Güneşi Beklerken: Mahşerin dört tatlısı
22 Kasım 2014
GÖKÇE YANARDAĞ: LEOPAR BOTLAR MESELESİ
Ah
Gökçe Yanardağ ah.. O nasıl bir zerafet, endam, içli dışlı güzellik
anlatamam. Hayran olunası bir ışığı var. Zaten hangi işin içinde dursa
kendini hemen fark ettiren pırıltısı bu sefer tam yerini bulmuş. Şahsen
alınan gücenen olmasın ama galiba GB kadrosunda en beğendiğim karakter
ve performanslardan biri kesinlikle Tülin ile Gökçe Yanardağ’a ait.
Twitter arkadaşlığımızı cismi tanışıklığa denklemek Samandıra setine
nasipmiş. Dünyanın bir ucu. Kurumsal İletişim’de çalışan ve bana bütün
bu ziyaretler boyunca eşlik eden Esra bir gün önce aradı ve “Araç
ayarladım,” dedi. Anlayacağınız dünyanın bir diğer ucundaki sete
prodüksiyonun nezaketi ile ulaştım.
Sete adım attığım andan itibaren
herkes “Gökçe ile tanıştın mı? Bayılırsın!” uyarısında bulundular.
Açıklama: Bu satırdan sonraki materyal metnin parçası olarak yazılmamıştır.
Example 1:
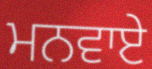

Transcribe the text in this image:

ਮਨਵਾਏ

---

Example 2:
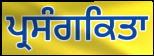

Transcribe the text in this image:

ਪ੍ਰਸੰਗਕਿਤਾ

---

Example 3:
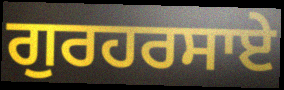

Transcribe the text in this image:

ਗੁਰਹਰਸਾਏ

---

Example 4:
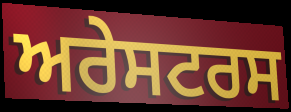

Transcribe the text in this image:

ਅਰੇਸਟਰਸ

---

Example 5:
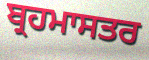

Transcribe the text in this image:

ਬ੍ਰਹਮਾਸਤਰ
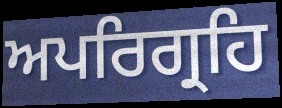
ਅਪਰਿਗ੍ਰਹਿ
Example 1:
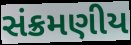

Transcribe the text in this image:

સંક્રમણીય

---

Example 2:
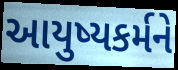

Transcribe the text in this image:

આયુષ્યકર્મને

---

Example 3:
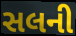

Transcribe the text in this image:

સલની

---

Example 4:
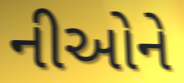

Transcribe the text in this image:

નીઓને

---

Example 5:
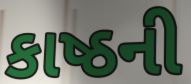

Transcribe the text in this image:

કાષ્ઠની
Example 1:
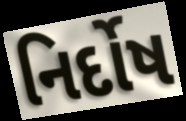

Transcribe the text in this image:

નિર્દોષ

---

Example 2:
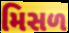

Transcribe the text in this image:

મિસળ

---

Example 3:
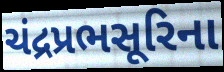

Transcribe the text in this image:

ચંદ્રપ્રભસૂરિના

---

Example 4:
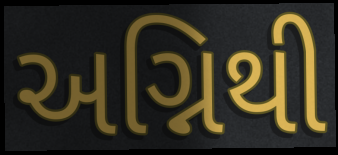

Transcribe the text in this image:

અગ્નિથી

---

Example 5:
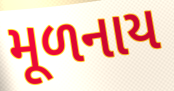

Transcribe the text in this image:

મૂળનાય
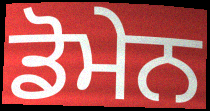
ਡੋਮੇਨ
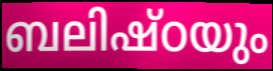
ബലിഷ്ഠയും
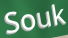
Souk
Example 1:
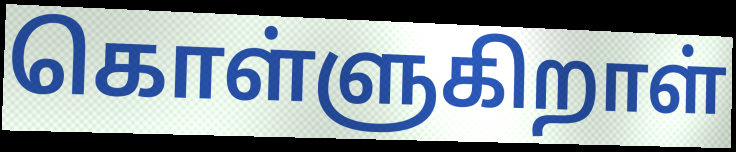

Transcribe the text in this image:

கொள்ளுகிறாள்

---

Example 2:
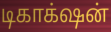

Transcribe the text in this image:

டிகாக்‌ஷன்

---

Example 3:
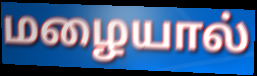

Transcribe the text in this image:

மழையால்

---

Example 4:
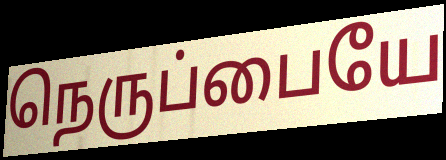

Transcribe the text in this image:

நெருப்பையே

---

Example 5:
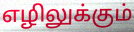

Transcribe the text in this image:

எழிலுக்கும்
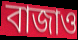
বাজাও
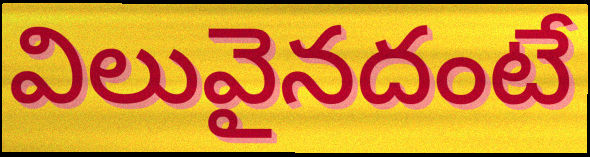
విలువైనదంటే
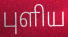
புளிய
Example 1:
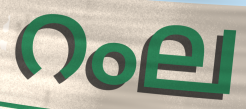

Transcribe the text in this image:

റംല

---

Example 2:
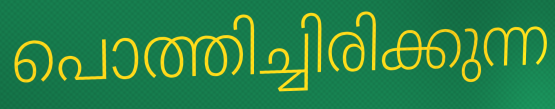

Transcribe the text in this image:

പൊത്തിച്ചിരിക്കുന്ന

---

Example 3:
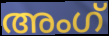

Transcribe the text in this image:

അംഗ്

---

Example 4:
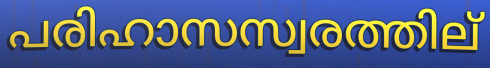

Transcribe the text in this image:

പരിഹാസസ്വരത്തില്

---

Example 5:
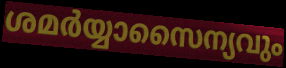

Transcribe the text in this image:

ശമർയ്യാസൈന്യവും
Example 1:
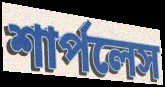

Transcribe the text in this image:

শার্পলেস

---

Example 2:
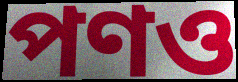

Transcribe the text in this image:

পণও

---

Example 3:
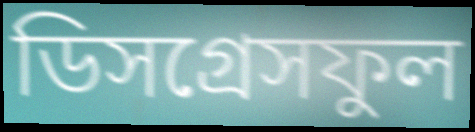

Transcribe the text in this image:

ডিসগ্রেসফুল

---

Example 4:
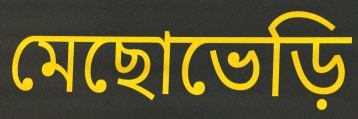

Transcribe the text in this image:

মেছোভেড়ি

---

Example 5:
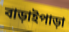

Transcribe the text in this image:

বাড়াইপাড়া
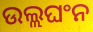
ଉଲ୍ଲଘଂନ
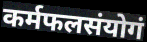
कर्मफलसंयोगं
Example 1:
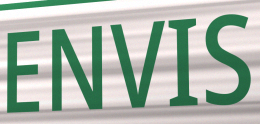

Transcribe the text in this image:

ENVIS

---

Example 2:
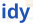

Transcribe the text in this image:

idy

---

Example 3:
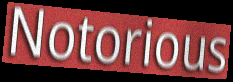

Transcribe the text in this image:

Notorious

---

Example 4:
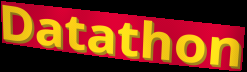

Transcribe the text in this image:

Gökçe
Yanardağ, Güneşi Beklerken’in yetişkinler kadrosunda. Neşeli,
yeteri kadar yumuşak, rol arkadaşlarına ‘genç’ muamelesi yapmayan,
onlarla ortak bir başarıya imza attıklarının bilincinde olacak kadar
özgüvenli bir oyuncu. Leopar botlarıyla başı dertte. Eve dönerken (biz
dönerken ekibin büyük bir kısmı hala çalışıyordu) serviste uzun uzun
eski zamanlar ve topuklu ayakkabılar üzerine sohbet ettik. Ben, “Şimdiki
kızlar yüksek topukluları giymiyor, biniyor,” diyerek size laf sokarken
o sizi ölümüne savunup ayakkabıların ergonomik ve kalite sorunundan dem
vurdu. Gökçe Yanardağ’dan size hep destek, tam destek!